Again, talk to him about this. If he feels he cannot advise you, he will very likely be able to find someone who can.

I need to be very, very clear about something. Clear with you, and clear with anyone who is reading this thread now, or in the future. I absolutely, positively am not, will not, and cannot offer any opinion or give you any advice to you or to anyone else on whether you should or should not sign anything. It would be completely irresponsible for me to do that since–as I said–I do not know enough about your situation to be able to offer any sensible advice. I am not your lawyer and you are not my client.

If you have a concern about signing this, then you should speak with your counsel.

You keep referring to (a) the logisticial difficulties of reaching him, and (b) your opinion that his advice won’t be worth very much because he is an IP lawyer and neither you nor he will be able to review the document before the meeting. From where I sit, I don’t think that any of these are reason not to call him and leave a voicemail explaining the situation.

The phone, email, and fax machine seem to address (a), and I think it is a mistake for you to prejudge (b). If he feels he needs more information in order to advise you, then he will ask for it. If he feels he needs to see a copy of the agreement before you sign it, then he will advise you about how to make a arrangements to fax a copy to him.

Call your attorney.

I’m not an attorney, but I can offer some advice of a non-legal nature:

  1. If you have access to a fax at the conference, fax the agreement to your attorney. That’ll give him something to work with.

  2. Can your attorney refer you to someone who does have experience with NDA?
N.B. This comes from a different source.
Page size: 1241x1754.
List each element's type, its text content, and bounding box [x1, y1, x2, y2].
Now that I’ve established that I don’t know anything, let me add that this getting-the-NDA-before-we-talk-in-a-few-minutes rings serious alarms. It sounds too much like having an car salesman offer you a great deal if you buy right this minute. For example, why couldn’t they fax you the agreement before you left for the conference?
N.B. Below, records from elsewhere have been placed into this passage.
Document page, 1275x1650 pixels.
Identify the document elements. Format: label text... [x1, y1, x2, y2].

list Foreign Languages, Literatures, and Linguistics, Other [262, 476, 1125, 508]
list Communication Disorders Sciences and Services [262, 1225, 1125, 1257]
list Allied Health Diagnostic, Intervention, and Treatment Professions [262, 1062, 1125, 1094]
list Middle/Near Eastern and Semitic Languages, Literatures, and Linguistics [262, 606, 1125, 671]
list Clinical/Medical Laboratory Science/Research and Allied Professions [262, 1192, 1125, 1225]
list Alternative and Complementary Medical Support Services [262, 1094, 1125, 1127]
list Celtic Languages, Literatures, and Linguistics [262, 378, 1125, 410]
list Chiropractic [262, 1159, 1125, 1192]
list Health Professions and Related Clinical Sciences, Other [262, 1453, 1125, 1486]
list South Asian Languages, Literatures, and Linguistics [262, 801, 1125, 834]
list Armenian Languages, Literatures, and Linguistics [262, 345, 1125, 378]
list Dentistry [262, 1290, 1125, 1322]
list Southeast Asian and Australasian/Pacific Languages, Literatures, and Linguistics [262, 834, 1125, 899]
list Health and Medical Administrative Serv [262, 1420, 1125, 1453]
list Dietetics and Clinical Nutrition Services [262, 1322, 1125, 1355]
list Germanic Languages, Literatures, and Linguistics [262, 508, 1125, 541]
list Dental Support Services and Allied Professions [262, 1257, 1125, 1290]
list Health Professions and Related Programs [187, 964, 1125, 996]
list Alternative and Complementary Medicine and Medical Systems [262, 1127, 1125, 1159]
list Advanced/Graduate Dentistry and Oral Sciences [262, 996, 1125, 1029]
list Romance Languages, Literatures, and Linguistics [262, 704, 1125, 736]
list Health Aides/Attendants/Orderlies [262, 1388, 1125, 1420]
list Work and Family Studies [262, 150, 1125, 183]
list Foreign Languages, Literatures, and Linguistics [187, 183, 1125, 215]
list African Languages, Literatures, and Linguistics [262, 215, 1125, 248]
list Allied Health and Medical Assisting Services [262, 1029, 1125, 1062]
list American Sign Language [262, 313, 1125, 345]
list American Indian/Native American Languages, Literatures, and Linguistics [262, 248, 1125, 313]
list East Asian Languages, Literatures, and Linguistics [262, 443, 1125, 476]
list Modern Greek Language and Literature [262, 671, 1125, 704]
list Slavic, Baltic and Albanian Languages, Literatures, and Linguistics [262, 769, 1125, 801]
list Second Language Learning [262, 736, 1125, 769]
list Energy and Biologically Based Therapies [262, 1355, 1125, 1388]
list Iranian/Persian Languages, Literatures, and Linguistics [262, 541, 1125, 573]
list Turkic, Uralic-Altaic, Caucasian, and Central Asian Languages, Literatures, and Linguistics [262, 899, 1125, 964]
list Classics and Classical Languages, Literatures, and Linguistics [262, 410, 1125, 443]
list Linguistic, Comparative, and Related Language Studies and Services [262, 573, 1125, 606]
If nothing else, agreeing to let yourself be pressured like this tells them something about how you do business, and how far they can go in pushing you.

One thing I find of interest is that your proposed meet may be in another country. You should ask about the ramifications of signing the NDA there.

I don’t know if I’m quite as worried about the potential evils of NDAs as some of the other posters here. I’ve brokered the sale of a few businesses and most NDA’s I’ve encountered are fairly basic, and are mainly crafted to prevent the disclosing of income and expense specifics that would be discussed.

No one short of a loon is going to be revealing sensitive “trade secrets” to someone simply kicking the tires, and if that person is in a similar competing business the things discussed are typically going to center around, income specifics, client lists, fixtures, suppliers, machinery and (if applicable) real estate. Unless there’s some very proprietary technical proess involved most small business NDAs are not that onerous or complex.

If the NDA looks overly complex or restrictive to you simply refuse to sign it until you can get an attys opinion.

Ditto on all the IANAlawyer stuff, and talk to one.

I can easily imagine WHY they want non-disclosure. Widespread knowledge of their financial difficulties might affect their value and/or their client base. People mught start to bail, something like the lines waiting at banks before the Depression really closed in.

My best advice is, if they insist on you signing the thing without giving you a chance to run it by your lawyer, pass on the meeting altogether. As an alternative, you and the other company rep might jointly come up with a plain English version that you can both agree to and sign. Don’t let the other guy run that by his lawyer, either.

IMO you NEED the right to disclose at least some elements of a proposed deal to advisors and or investors. You also might need to speak to some kind of expert advisor based on something you learn in the course of the discussions, so you don’t want to specify name-by-name in advance just exactly what you might need to disclose to who. And good luck trying to put a deal like that in plain English.